Mechanisms of insulin sensitivity by PPAR-gamma modulation - Dr. Alex Banks

Dr. Alex Banks: Mechanisms of insulin sensitivity by PPAR-gamma modulation

Investigations in the Banks lab focus on understanding the mechanisms linking obesity with insulin resistance. The goal of this work is to provide new insights that may lead to novel therapeutic interventions. Approaches used in our work include pharmacologic and genetic approaches in mice and in human cells to mechanistically model aspects of human metabolic disease.
Dr. Banks received his PhD at Columbia University in the lab of Paul Rothman. His thesis work There he studied the role suppressors of cytokine signaling in insulin action.
Dr. Banks’ postdoctoral research was performed in labs focused on hepatic and adipose biology, respectively. In the lab of Domenico Accili at Columbia University, he found that glucose homeostasis can be controlled by protein acetylation. We identified the actions of the protein deacetylase Sirt1 on protein substrates to increase hepatic insulin sensitivity and the effects of acetylated Foxo1 as a transcriptional regulator of the rate-limiting steps controlling glucose production. These projects were significant for their use of mouse molecular genetics to clarify the mechanistic basis of disease physiology.

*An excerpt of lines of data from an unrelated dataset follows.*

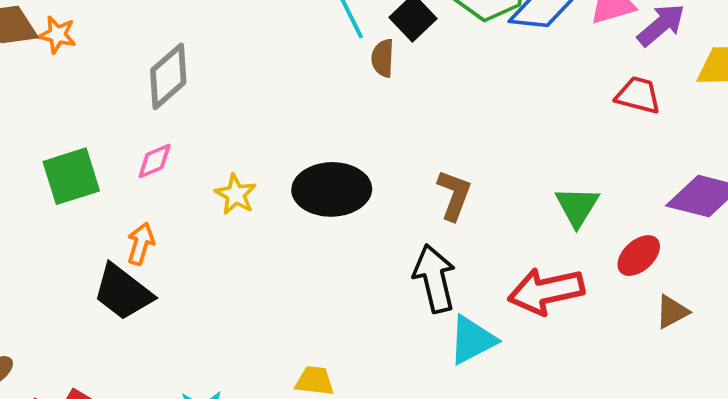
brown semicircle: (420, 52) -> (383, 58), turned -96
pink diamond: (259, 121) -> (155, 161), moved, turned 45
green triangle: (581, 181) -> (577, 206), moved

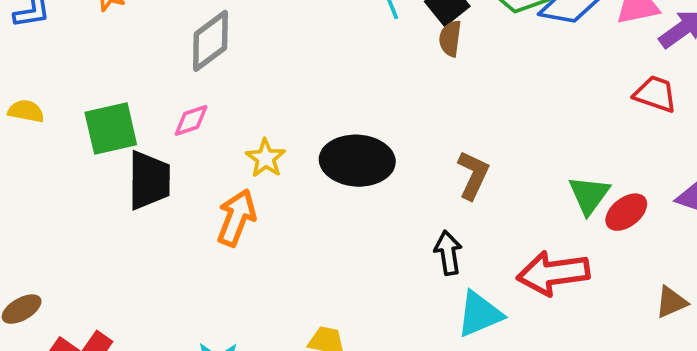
brown semicircle: (383, 58) -> (450, 38), moved
orange arrow: (141, 244) -> (236, 218), moved, size x1.4
red ellipse: (639, 256) -> (626, 212), moved
black arrow: (434, 278) -> (448, 253), size x0.7
black trapezoid: (123, 292) -> (149, 180), moved, turned -132

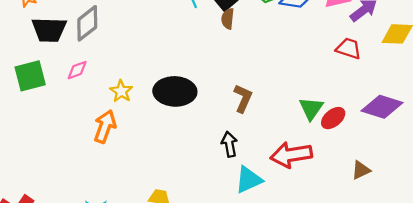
black trapezoid: (149, 180) -> (49, 30), moved, turned 93

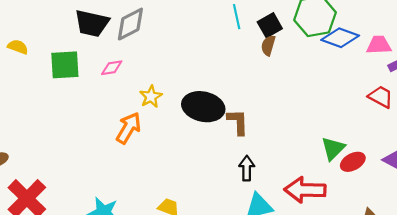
brown L-shape: (243, 98) -> (238, 122), moved, turned -36

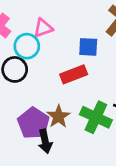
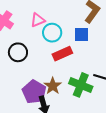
cyan circle: (27, 46) -> (52, 33), moved
blue square: (88, 47) -> (81, 35), moved

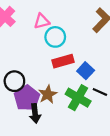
blue square: (81, 35) -> (86, 71), moved, turned 35
black circle: (18, 52) -> (14, 81), moved

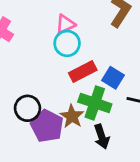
pink triangle: (42, 21) -> (65, 24), moved
green cross: (78, 98) -> (95, 103), moved
black arrow: (35, 113) -> (102, 137), moved

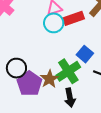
red rectangle: (83, 71) -> (74, 18), moved
green cross: (95, 103) -> (68, 71), turned 30

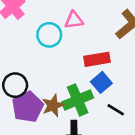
red rectangle: (74, 18) -> (97, 59), moved
cyan circle: (54, 23) -> (49, 35), moved

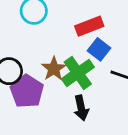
brown star: (53, 105) -> (54, 69), moved

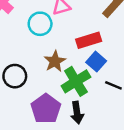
brown star: (54, 69) -> (55, 61), moved
purple pentagon: (27, 91) -> (46, 109), moved

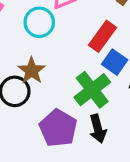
red rectangle: (89, 40) -> (102, 36), turned -30
brown star: (55, 61) -> (32, 71), moved

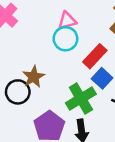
cyan circle: (39, 22) -> (65, 39), moved

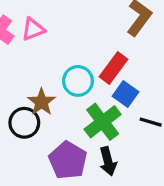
pink triangle: (67, 21) -> (33, 29), moved
cyan circle: (65, 39) -> (78, 81), moved

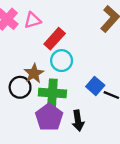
red rectangle: (114, 68) -> (55, 39), moved
blue square: (126, 94) -> (95, 86), moved
green cross: (103, 122) -> (52, 93), moved, turned 36

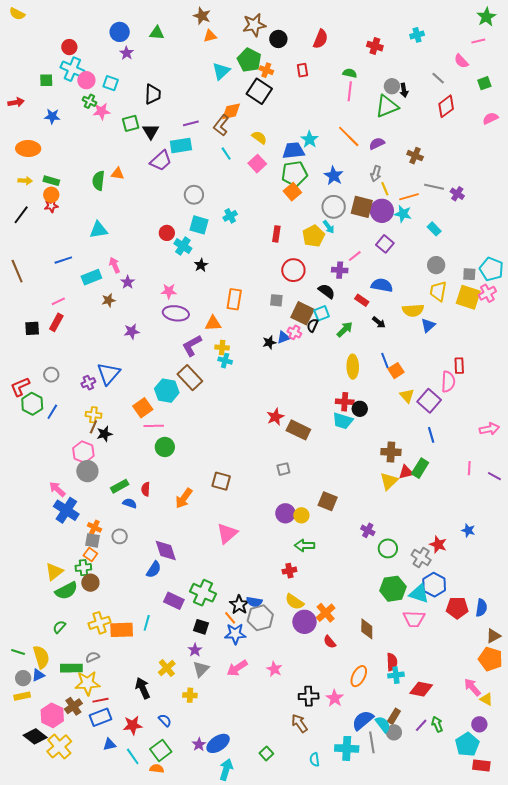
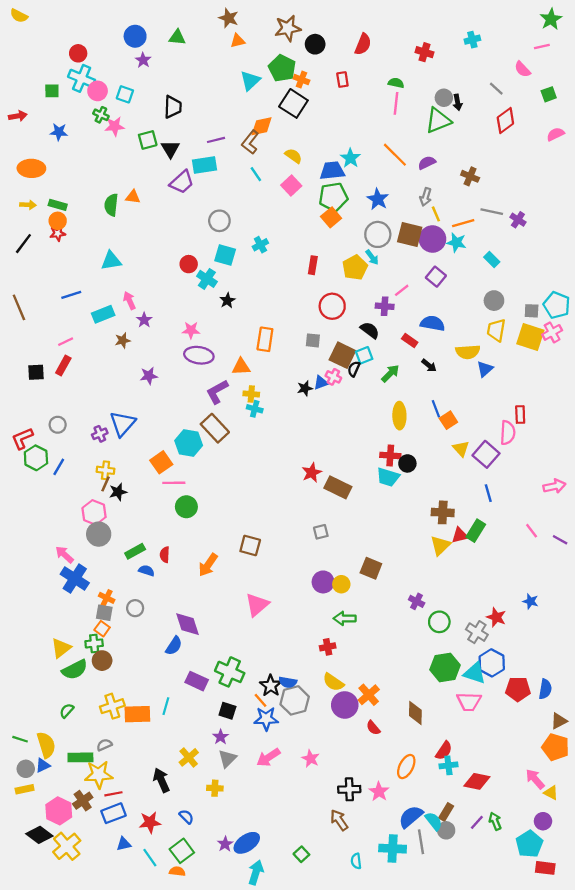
pink line: (469, 468) -> (532, 531), turned -40
red semicircle: (392, 662) -> (444, 751), turned 36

Dr. Banks’ postdoctoral research in the lab of Dr. Bruce Spiegelman at the Dana-Farber Cancer Institute and Harvard Medical School focused on adipose tissue biology. Obesity induced in mice by high-fat feeding activates phosphorylation of the nuclear receptor PPAR, a dominant regulator of adipogenesis and fat cell gene expression, at serine 273. We found that this phosphorylation of PPAR is blocked by anti-diabetic PPAR ligands, such as thiazolidinediones (TZDs) including rosiglitazone. This inhibition works both in vitro and in vivo, and is completely independent of classical receptor transcriptional agonism. Similarly, inhibition of PPAR phosphorylation in obese patients by rosiglitazone is very tightly associated with the anti-diabetic effects of this drug. These findings strongly suggest that phosphorylation of PPAR may be involved in the pathogenesis of insulin resistance and further present an opportunity for the development of an improved generation of anti-diabetic drugs through specific modulation of PPAR.
Dr. Banks is currently an Associate Professor of Medicine at Harvard Medical School and the Beth Israel Deaconess Medical Center in the Division of Endocrinology. He is also the director of the Energy Balance Core Facility. Their group has also developed freely available software for the analysis of indirect calorimetry and energy balance experiments. This program, CalR, has been used to analyze more than 40,000 experiments worldwide.